So the big news out of Europe over the past few days has been David Cameron’s veto of the most recent euro summit agreement to stop the bleeding of the single currency in face of bond market pressure. From what I can tell, most people are claiming this is Britain’s final mistake after years of rocky relations with Brussels. Cameron, who was looking to protect that all-important British financial industry from the relatively more strict regulations on the continent, chose not to join the newest coalition of willing EU members. Not surprisingly, the rest of Europe is pretty angry, and for some good reasons. First, it could appear to the continent that Britain thinks it deserves special treatment compared to the rest of Europe even though Britain’s economy is also running up against another recession. Second, the consensus seems to be that Merkozy finally have united behind the idea of stronger economic integration for the eurozone and the EU as a whole. Cameron’s veto threatens this newest incarnation of a rescue plan.
Of course any observer could simply throw the moralizing right back at France and Germany by simply saying, “where was all this urgency back in June/July/August/September/October….?” For months, Europe’s core leaders have sat on their hands, pandering to their electorate while they watched bond yields rise all across Europe and rating agencies handed out negative outlooks like they were candy.
Frankly, this is more of the same from Europe, despite the current consensus on a somewhat cohesive plan to solve the debt crisis. The reason why is simple: the new plan won’t help. What we have seen from Germany and France over the past few months has actually been relatively consistent. The core economies allow some voluntary haircuts, or have the ECB buy some bonds while simultaneously demanding that the recipient country must accept strict austerity that in both the cases of Greece and Italy eventually forced out the elected government. in place of the democratically elected leaders, Italy and Greece are now must deal with so-called “technocrat” governments. This is really just a synonym for unelected bureaucrats who, if they want to receive their aid from the ECB and the European safety fund, must accept rules handed down to them by France and Germany. This sounds more like vassal-status than equal members of a common market to me.
And of course, under Merkel’s new plan (the one Cameron vetoed), guess what the peripheral European countries can expect? You guessed right! More rules about budget deficit caps, debt to GDP caps and economic sanctions if you don’t comply. This isn’t a bold new path towards an integrated Europe. This is a takeover of the fiscal policy of the peripheral economies of Europe. First, peripheral Europe surrendered its monetary policy in the hopes of capital movement and price stability.

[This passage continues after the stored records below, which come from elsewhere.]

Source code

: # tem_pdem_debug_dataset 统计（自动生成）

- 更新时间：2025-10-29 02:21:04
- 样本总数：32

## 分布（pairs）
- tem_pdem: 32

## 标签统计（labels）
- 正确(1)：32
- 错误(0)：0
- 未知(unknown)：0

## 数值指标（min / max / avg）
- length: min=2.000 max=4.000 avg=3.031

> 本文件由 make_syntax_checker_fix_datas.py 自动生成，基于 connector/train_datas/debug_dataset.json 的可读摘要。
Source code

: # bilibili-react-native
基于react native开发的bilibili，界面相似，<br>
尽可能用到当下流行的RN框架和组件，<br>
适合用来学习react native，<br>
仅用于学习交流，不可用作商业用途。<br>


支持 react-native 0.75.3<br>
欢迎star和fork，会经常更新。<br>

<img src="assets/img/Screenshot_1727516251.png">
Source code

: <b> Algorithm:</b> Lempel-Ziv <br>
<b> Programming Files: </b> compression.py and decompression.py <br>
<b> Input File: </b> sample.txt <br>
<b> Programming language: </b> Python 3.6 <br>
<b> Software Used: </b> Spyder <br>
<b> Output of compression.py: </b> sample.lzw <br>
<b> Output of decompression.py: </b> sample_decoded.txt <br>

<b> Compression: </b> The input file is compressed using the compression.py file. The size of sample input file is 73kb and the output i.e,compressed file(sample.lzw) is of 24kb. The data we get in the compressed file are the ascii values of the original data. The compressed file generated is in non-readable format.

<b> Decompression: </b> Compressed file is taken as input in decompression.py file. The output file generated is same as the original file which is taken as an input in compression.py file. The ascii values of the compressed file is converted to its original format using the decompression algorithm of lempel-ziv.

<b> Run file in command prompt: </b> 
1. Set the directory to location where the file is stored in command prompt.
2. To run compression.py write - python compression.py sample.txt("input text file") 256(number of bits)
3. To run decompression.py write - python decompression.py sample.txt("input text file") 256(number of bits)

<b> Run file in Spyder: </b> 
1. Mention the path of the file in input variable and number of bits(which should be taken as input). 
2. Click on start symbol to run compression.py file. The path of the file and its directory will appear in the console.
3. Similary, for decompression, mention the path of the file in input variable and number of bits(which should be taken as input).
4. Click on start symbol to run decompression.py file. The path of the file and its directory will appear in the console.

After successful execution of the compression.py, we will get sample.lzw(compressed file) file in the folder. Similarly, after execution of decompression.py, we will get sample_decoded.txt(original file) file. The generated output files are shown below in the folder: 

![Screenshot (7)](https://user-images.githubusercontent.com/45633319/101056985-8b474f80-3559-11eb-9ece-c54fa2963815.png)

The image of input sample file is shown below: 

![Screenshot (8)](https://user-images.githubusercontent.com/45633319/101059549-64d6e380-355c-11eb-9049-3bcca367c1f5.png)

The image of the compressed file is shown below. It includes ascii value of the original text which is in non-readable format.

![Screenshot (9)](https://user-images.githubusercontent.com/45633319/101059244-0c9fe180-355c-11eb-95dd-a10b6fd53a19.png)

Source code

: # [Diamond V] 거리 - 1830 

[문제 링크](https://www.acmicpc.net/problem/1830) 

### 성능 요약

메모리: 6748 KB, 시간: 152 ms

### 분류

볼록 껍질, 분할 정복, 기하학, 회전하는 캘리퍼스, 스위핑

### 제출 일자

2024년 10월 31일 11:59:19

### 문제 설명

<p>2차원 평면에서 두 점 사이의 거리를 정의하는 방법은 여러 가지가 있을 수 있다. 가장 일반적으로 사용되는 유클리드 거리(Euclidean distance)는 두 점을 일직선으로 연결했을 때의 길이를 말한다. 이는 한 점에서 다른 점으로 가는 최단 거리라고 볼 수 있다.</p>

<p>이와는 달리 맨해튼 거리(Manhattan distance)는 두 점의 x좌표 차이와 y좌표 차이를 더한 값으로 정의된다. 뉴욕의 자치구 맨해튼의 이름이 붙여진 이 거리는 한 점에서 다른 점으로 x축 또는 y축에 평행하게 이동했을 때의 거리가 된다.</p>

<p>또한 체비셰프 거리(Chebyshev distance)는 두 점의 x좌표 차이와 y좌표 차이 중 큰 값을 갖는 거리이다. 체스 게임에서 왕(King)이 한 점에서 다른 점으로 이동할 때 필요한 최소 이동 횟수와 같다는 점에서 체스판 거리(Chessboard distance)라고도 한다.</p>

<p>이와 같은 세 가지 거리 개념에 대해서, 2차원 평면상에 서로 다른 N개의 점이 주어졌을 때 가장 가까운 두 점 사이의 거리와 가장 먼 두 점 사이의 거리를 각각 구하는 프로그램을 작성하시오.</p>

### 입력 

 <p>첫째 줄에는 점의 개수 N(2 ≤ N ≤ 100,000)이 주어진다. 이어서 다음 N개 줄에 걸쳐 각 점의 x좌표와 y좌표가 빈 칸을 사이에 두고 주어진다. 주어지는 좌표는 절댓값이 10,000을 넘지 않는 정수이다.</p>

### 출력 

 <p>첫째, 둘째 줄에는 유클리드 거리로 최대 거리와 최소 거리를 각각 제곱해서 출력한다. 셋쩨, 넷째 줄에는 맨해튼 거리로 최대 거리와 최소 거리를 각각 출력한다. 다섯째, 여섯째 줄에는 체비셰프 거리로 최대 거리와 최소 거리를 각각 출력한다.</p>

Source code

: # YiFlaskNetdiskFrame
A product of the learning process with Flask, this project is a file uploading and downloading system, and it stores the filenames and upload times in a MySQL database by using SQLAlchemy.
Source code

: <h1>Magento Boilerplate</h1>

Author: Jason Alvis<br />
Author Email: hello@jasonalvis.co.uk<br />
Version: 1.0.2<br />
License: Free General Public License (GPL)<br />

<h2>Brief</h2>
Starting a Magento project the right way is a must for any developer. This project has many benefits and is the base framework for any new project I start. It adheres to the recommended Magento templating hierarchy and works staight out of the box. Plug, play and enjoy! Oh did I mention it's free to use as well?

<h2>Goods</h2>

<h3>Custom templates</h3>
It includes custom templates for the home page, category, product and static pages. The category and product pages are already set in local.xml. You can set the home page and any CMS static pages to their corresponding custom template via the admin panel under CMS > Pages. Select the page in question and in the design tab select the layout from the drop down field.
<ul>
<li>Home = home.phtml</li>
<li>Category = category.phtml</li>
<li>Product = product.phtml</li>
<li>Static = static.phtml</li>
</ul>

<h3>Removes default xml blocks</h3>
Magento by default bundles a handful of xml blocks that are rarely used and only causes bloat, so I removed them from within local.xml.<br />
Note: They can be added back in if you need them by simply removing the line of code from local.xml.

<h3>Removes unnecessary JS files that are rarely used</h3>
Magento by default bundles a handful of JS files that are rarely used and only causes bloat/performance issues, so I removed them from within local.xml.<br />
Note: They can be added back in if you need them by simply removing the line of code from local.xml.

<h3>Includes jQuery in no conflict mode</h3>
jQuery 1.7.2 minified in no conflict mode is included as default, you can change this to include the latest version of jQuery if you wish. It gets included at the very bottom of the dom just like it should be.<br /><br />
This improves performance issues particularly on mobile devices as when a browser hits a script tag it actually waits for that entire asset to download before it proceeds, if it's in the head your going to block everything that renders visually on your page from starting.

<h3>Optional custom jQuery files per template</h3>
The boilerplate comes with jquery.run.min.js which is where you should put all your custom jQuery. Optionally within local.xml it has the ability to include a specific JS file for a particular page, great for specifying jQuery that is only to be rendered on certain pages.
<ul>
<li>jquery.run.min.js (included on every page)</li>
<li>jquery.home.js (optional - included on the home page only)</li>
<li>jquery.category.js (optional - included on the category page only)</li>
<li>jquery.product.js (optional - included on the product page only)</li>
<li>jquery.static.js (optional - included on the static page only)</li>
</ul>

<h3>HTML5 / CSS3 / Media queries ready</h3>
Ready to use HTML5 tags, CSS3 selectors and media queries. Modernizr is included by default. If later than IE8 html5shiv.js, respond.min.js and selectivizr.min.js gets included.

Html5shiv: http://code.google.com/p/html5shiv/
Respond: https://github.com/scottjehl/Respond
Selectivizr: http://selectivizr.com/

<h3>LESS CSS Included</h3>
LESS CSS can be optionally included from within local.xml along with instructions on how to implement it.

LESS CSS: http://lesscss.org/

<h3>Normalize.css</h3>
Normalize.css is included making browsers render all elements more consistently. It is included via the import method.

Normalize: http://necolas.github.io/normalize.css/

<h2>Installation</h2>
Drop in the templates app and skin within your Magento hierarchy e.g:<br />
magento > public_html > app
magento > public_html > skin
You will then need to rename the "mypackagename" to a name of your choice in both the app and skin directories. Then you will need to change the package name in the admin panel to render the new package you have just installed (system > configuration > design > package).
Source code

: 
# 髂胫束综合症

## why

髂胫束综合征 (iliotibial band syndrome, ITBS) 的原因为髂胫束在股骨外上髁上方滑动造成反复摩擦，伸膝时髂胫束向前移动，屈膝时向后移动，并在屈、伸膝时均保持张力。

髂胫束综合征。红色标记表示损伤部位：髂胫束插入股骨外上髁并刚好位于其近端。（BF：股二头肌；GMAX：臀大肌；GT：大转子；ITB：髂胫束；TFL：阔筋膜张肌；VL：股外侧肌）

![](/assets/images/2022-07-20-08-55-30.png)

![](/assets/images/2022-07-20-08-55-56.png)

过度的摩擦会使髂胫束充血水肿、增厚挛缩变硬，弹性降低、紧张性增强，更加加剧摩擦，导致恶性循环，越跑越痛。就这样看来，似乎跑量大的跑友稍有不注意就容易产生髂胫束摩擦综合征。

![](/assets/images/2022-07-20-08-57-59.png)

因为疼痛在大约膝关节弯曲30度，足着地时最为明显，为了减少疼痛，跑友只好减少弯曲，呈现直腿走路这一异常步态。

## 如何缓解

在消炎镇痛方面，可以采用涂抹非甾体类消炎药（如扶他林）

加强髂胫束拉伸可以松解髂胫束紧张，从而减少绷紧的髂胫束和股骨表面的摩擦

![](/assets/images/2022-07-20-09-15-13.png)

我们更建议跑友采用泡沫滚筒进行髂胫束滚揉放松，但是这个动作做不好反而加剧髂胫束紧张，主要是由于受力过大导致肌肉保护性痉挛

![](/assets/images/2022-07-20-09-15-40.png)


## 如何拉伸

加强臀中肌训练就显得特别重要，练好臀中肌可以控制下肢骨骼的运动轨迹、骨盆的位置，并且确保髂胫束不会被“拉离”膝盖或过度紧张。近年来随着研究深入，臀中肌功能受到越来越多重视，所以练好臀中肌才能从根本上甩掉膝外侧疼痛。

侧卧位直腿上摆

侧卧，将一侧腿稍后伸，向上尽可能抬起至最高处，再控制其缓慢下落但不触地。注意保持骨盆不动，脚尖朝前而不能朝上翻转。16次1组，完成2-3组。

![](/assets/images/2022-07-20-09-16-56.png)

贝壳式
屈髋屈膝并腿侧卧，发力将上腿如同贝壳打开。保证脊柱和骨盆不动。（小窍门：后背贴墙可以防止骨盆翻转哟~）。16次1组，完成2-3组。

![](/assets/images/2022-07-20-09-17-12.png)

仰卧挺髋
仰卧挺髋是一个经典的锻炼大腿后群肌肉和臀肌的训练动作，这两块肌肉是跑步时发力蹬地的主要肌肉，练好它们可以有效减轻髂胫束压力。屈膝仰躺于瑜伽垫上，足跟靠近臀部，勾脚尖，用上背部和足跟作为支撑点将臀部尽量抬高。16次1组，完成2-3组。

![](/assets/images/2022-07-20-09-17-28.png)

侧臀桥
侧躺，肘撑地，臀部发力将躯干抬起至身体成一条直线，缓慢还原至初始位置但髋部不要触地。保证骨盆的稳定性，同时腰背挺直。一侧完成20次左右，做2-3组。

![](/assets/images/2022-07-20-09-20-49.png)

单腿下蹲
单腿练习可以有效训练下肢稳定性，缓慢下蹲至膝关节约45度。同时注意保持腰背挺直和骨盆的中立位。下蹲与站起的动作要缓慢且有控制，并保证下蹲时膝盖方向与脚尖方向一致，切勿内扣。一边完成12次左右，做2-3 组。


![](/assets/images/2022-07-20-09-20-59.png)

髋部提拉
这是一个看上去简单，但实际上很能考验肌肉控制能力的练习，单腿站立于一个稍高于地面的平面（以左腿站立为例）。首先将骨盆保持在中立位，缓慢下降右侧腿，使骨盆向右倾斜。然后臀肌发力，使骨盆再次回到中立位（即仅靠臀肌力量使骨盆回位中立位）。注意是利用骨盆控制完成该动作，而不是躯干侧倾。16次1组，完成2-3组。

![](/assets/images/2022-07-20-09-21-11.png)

Now in order to stay afloat amidst the sea of debt accumulated since the minting of this single currency, the peripheral economies will now have to alienate their fiscal independence or face the sanctions and rules written by Germany and France.
Now I’m sure plenty of your are thinking to yourselves that the Maastricht treaty wasn’t exactly the most strictly enforced pre-crisis. But you have your answer right there in the word “pre-crisis.” Now that Europe’s leaders have seen what havoc can be wrought by uncoordinated fiscal policies, the core economies will be much more vigilant over the finances of their neighbors. What we are seeing is a very abrupt and most likely to be painful shift towards a federal Europe.
And this brings me back to our friend Mr Cameron and his supposed blunder. In thinking about this article, I remembered a video I’d seen of Margaret Thatcher talking about (amongst other things) the ramifications of a single currency. You can watch the video here if you’d like. Twenty years ago, the British Prime minister saw ahead that by “surrendering” the right to control monetary policy was really just a “backdoor to a federal Europe.” We see this manifesting itself right before our eyes. In the face of pressure from France and Germany, democratically elected leaders are replaced by unelected bureaucrats who are bound to follow policy dictated by the more powerful European leaders. However, this further integration will not solve the underlying problems of peripheral Europe, which are low-growth, poor demographics, and an unfavorable exchange rate. Unsurprisingly, those pesky Italian bond yields are creeping back up towards 7% amidst factory slow-downs.
The British plainly saw 20 years ago that a monetary union would eventually necessitate a fiscal one, which would further deprive sovereign nations of their democratic rights. David Cameron made a clearly unpopular move, but he made the democratic one. A closer union of Europe must be based on mutual respect and democracy, not economic and monetary domination by a handful of countries over the rest. Until Germany and France are ready to agree for more democratic control of the European institutions by majority national vote, all European countries should resist further integration.